Dive Brief:
- The coronavirus outbreak has forced the Food and Drug Administration to delay by two months a highly anticipated advisory meeting for obeticholic acid, which could become the first-ever drug for the fatty liver disease nonalcoholic steatohepatitis.
- Importantly for the drug's developer, Intercept Pharmaceuticals, obeticholic acid's timeline for potentially securing an FDA approval is still intact. The agency will decide whether to clear the drug by Jun. 26.
- While NASH's prevalence in the U.S. is growing fast, obeticholic acid has its drawbacks, and it's unclear if Intercept will be able to meet the multibillion-dollar financial forecasts for the drug. The pandemic, meanwhile, adds another wrinkle to any drug launch.
Dive Insight:
Intercept's announcement of the advisory panel delay isn't a surprise given the widening ripple effects of the coronavirus pandemic. A number of medical conferences, for instance, have either been canceled, postponed or moved online.
Even a virtual advisory panel would be a tall order, given the meetings bring together outside experts, patient advocates, company executives and FDA scientists to weigh the merits of an experimental drug. The FDA is "working on the infrastructure to handle virtual panels," wrote Cantor Fitzgerald analyst Alethia Young.

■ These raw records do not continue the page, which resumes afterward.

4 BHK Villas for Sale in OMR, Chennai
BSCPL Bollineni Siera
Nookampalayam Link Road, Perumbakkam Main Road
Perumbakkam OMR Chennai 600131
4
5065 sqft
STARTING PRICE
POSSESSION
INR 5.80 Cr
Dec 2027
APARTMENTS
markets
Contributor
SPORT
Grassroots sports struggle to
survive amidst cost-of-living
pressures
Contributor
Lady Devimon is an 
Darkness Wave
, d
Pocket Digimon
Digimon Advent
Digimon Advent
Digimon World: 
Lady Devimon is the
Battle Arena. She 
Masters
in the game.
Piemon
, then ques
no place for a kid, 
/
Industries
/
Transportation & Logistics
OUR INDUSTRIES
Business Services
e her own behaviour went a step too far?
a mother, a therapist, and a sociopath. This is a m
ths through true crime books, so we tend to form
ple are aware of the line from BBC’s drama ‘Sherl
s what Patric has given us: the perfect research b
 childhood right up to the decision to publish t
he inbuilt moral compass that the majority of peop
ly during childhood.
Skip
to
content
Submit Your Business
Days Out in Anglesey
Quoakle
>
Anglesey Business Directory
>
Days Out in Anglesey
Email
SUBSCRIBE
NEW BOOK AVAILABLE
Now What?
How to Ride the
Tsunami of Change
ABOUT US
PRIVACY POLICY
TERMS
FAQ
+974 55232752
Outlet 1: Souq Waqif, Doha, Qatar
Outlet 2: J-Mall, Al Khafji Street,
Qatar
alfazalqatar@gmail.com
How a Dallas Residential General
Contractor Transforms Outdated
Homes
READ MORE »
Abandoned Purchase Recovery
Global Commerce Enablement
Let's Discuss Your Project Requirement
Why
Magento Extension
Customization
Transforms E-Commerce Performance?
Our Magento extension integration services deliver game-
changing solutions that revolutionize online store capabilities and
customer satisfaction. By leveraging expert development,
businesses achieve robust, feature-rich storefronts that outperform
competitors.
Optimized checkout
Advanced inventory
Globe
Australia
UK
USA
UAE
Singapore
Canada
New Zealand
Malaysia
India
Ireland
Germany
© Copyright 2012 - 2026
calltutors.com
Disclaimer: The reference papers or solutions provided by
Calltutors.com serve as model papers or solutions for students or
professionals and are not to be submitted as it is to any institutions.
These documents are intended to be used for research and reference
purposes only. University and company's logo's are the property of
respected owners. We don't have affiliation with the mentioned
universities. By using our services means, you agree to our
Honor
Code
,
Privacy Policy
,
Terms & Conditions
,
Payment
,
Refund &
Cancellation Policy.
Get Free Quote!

Intercept's disclosure could be taken positively, because obeticholic acid's path to market may not change. The advisory panel meeting will take place on Jun. 9, not Apr. 22, which is roughly three weeks before the agency's current Jun. 26 approval deadline on the drug. That's "the silver lining here," said Young. And indeed, shares climbed 15%, to about $71 apiece, in early Thursday trading.
Still, Young noted the timeline from advisory panel to drug approval decision is typically six weeks. A delay wouldn't be a shock, given the current state of the outbreak in the U.S. — some 69,000 confirmed cases according to Johns Hopkins data as of Mar. 26 — and its impact on various aspects of the economy.
That would add more questions to an already uncertain drug launch, should obeticholic acid be cleared through to market. There are no approved drugs for NASH, a disease that's become more common alongside rising rates of obesity in America. NASH occurs when the livers of some patients with fatty liver disease become inflamed and scarred, which can lead to liver failure.
NASH is estimated to affect some 15 million U.S. adults. It's typically treated with lifestyle interventions, like changes to diet and exercise, or other measures to control patients' metabolic and heart health.
Intercept's drug is meant to help reduce patients' liver damage, but it isn't a panacea. Obeticholic acid's most significant positive effects — a reduction in liver scarring — were observed in about a quarter of patients on its highest tested dose. The drug causes itching and a rise in cholesterol, which is potentially worrisome given patients with NASH often are at high risk of heart problems.
The long-term health benefits to the drug are also up for debate. Intercept is tracking whether obeticholic acid can lower rates of death, hospitalization, and cancer, but has yet to report data. The "impact of obeticholic acid on quality of life and other patient-reported outcome measures remains unclear," wrote the nonprofit drug pricing watchdog ICER, in a report earlier this month.
ICER, which is increasingly influential with insurers, concluded that obeticholic acid is best suited for NASH patients with significant liver scarring and no history of heart disease. CEO Mark Pruzanski told BioPharma Dive earlier this year that those kinds of patients are where Intercept is focusing its efforts — on the roughly 500,000 who the company believes have advanced fibrosis and are being treated by specialists.